Custom IdP factor
This is an Early Access feature. To enable it, contact Okta Support.
The Custom IdP factor allows admins to enable authentication with an OIDC or SAML identity provider (IdP) as extra verification. When configured, the end user sees the option to use the identity provider for extra verification and is redirected to that identity provider for verification. This verification replaces authentication with another non-password factor, such as Okta Verify.
Once a Custom IdP factor has been enabled and added to an multifactor authentication enrollment policy, users may use it to verify their identity when they sign in to Okta. End users are directed to the identity provider in order to authenticate and are then redirected to Okta once verification is successful.
This factor allows you to:
- Add a Custom IdP factor for existing SAML or OIDC-based IdP authentication.
- Link an existing SAML 2.0 IdP or OIDC IdP to use as the Custom IdP factor provider.
- Admin access to Okta is required to enroll and configure the Custom IdP factor.
- An existing identity provider must be available to use as the additional step-up authentication provider.
SAML and OIDC claims mapping
Okta expects the following claims for SAML and OIDC:
- For the SAML response, the subjectNameId claim is mapped to the Okta username.
- For the OIDC response, the preferred_username claim is mapped to the Okta username.
There are two stages to configure a Custom IdP factor:
- Add an identity provider to Okta.
- Enable the IdP authenticator.
In the Admin Console, go to Security > Identity Providers.
- Click Add identity provider and select the identity provider you want to add.
- Click Next. The identity provider's setup page appears.
- Each identity provider page includes a link to the setup instructions for that identity provider; Okta recommends that you read these instructions to learn about how to configure your identity provider.
- JIT settings aren't supported with the Custom IdP factor.
You must add an identity provider as described in Step 1 before you can enable the Custom IdP factor.
- In the Admin Console, go to Security > Multifactor.
- Click IdP Factor.
- Click Edit.
- Click Add Custom Factor.
- Select an identity provider from the menu.
- Click Save.
- Set the custom factor status to Active to enable it for end users or Inactive to disable it.
Once the custom factor is active, go to Factor Enrollment and add the IdP factor to your org's MFA enrollment policy.
- After the admin has added and enabled the Custom IdP factor, the end user is prompted to set up custom factor authentication on their next sign in.
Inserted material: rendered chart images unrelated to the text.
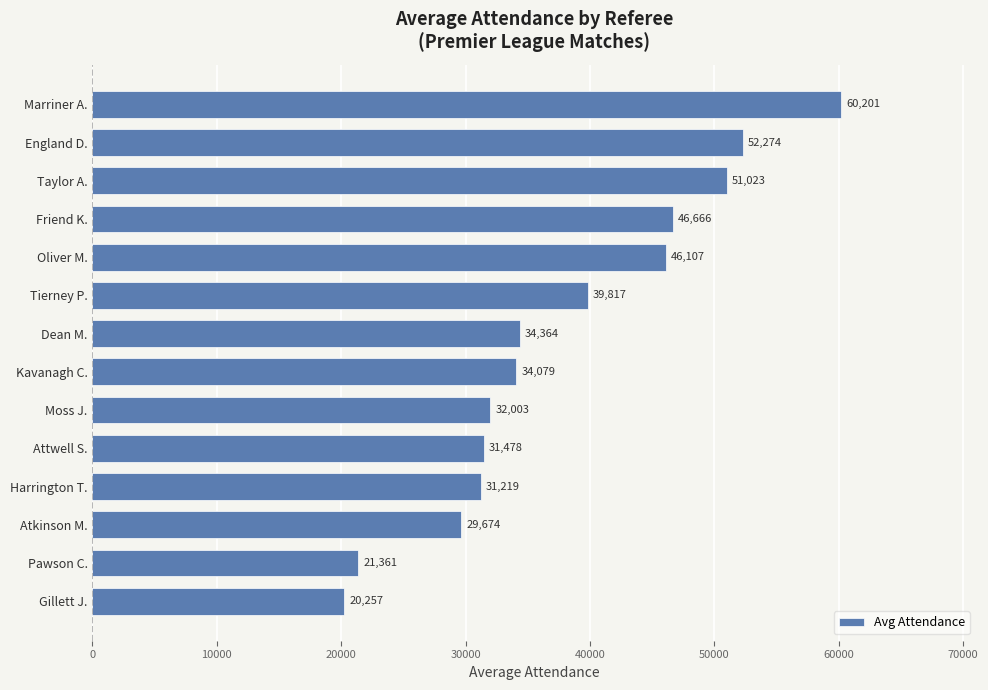

What is the sum of the values at Pawson C. and Oliver M.?

67468.0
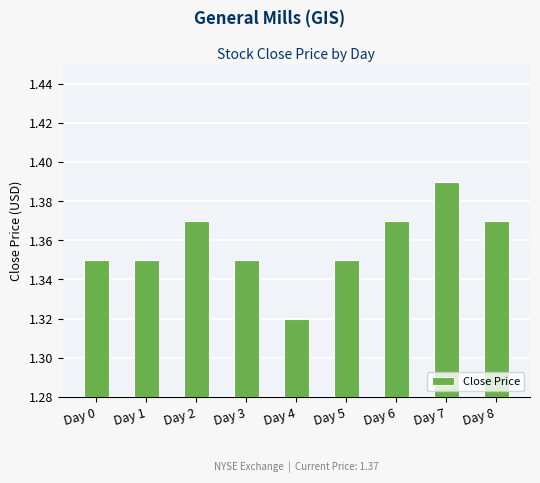

Count the values in the range 1 to 2.

9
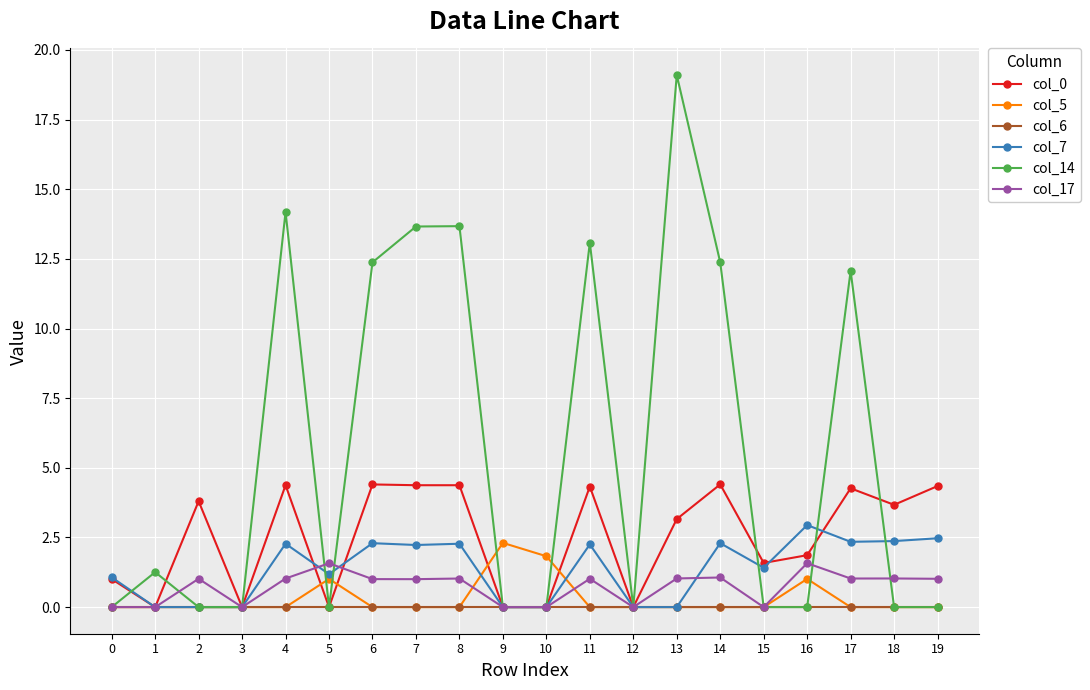

What value does the col_17 series have at 16?

1.6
- Once the end user has successfully set up the Custom IdP factor, it will appear in their settings as a configured factor under Settings > Extra Verification.
- When an end user triggers the use of a factor, it times out after five minutes, after which they must trigger the use of the factor again.
Custom IdP factor authentication isn't supported for use with the following:
- Okta IWA web agent: The Custom IdP factor authentication can't be used with the Okta Integrated Windows Authentication agent (IWA) for Desktop Single Sign-on.
- Device Trust integrations that use the “Untrusted Allow with MFA” configuration will fail.
- Okta Mobile users will no longer have SWA app launch and password autofill or long-lived mobile app dashboard sessions. When the Custom IdP factor is enabled for your org by Okta Support, the web interface will appear in place of the app UI.
- MFA for RDP, MFA for ADFS, RADIUS logins, or other non-browser based sign-in flows don't support the Custom IdP factor.
- The Custom IdP factor doesn't support the use of Microsoft Azure Active Directory (AD) as an identity provider. To use Microsoft Azure AD as an identity provider, see Make Azure Active Directory an Identity Provider.